As your SaaS grows, your database schema must evolve. Adding columns, renaming fields, and dropping old indexes are common tasks.
However, doing this in production is risky. A poorly planned migration can lock tables, causing database timeouts that take down your entire application.
Here are the best practices for executing database migrations with zero downtime.
1. Avoid Destructive Operations in One Go
Never rename or delete a column directly in a single deployment. If your app is running on multiple servers, the old code will expect the old column and crash immediately during the rollout.
Instead, use the Expand and Contract Pattern:
- Expand (Deploy Phase 1): Add the new column. Update the code to read from the old column, but write updates to both the old and new columns.
- Backfill (Phase 2): Run a background script to copy existing data from the old column to the new column.

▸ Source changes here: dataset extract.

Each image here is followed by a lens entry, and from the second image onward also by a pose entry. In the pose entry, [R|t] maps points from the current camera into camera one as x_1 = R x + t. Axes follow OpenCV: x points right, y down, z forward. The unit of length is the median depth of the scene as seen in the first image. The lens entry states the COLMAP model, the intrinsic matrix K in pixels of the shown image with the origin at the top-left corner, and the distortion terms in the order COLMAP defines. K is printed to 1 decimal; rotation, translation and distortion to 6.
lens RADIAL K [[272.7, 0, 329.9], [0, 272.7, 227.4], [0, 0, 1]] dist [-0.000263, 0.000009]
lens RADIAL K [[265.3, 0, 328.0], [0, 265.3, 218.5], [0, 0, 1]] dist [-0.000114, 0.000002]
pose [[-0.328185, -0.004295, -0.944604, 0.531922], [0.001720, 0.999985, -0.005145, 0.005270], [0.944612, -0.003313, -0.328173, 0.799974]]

- Transition (Deploy Phase 3): Update the code to read only from the new column.
- Contract (Deploy Phase 4): Drop the old column from the database.

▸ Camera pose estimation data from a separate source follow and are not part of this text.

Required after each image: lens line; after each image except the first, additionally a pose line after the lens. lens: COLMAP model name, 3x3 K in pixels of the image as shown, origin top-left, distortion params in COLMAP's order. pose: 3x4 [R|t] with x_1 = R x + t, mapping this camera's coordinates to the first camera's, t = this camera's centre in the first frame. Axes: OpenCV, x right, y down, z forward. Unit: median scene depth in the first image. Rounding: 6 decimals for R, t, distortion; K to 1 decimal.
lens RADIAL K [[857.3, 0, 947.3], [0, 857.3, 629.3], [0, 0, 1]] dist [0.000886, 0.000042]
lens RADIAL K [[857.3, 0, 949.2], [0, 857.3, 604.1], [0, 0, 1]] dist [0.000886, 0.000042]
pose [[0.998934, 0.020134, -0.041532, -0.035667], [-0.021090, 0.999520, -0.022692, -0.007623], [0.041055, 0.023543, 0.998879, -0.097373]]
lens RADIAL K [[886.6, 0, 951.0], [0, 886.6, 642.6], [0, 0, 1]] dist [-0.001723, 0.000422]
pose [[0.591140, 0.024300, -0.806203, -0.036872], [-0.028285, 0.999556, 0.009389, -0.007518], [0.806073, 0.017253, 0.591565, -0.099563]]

2. Always Set Timeout Limits
By default, database systems like PostgreSQL or MySQL will wait indefinitely to acquire a lock for structural changes (like ALTER TABLE). If a long-running analytical query holds a lock on that table, the migration will block, and all subsequent web requests will pile up, leading to a system-wide outage.
Always set a statement timeout before running migrations:
SET statement_timeout = 3000; -- Timeout after 3 seconds
ALTER TABLE users ADD COLUMN phone_number VARCHAR(20);
3. Avoid Locks on Add Index
Adding an index on a large table can block writes for minutes. Always use the concurrent index feature supported by your database:
- In PostgreSQL:
CREATE INDEX CONCURRENTLY - In MySQL:
ALGORITHM=INPLACE, LOCK=NONE
By building indexes in the background, you keep your write traffic flowing smoothly.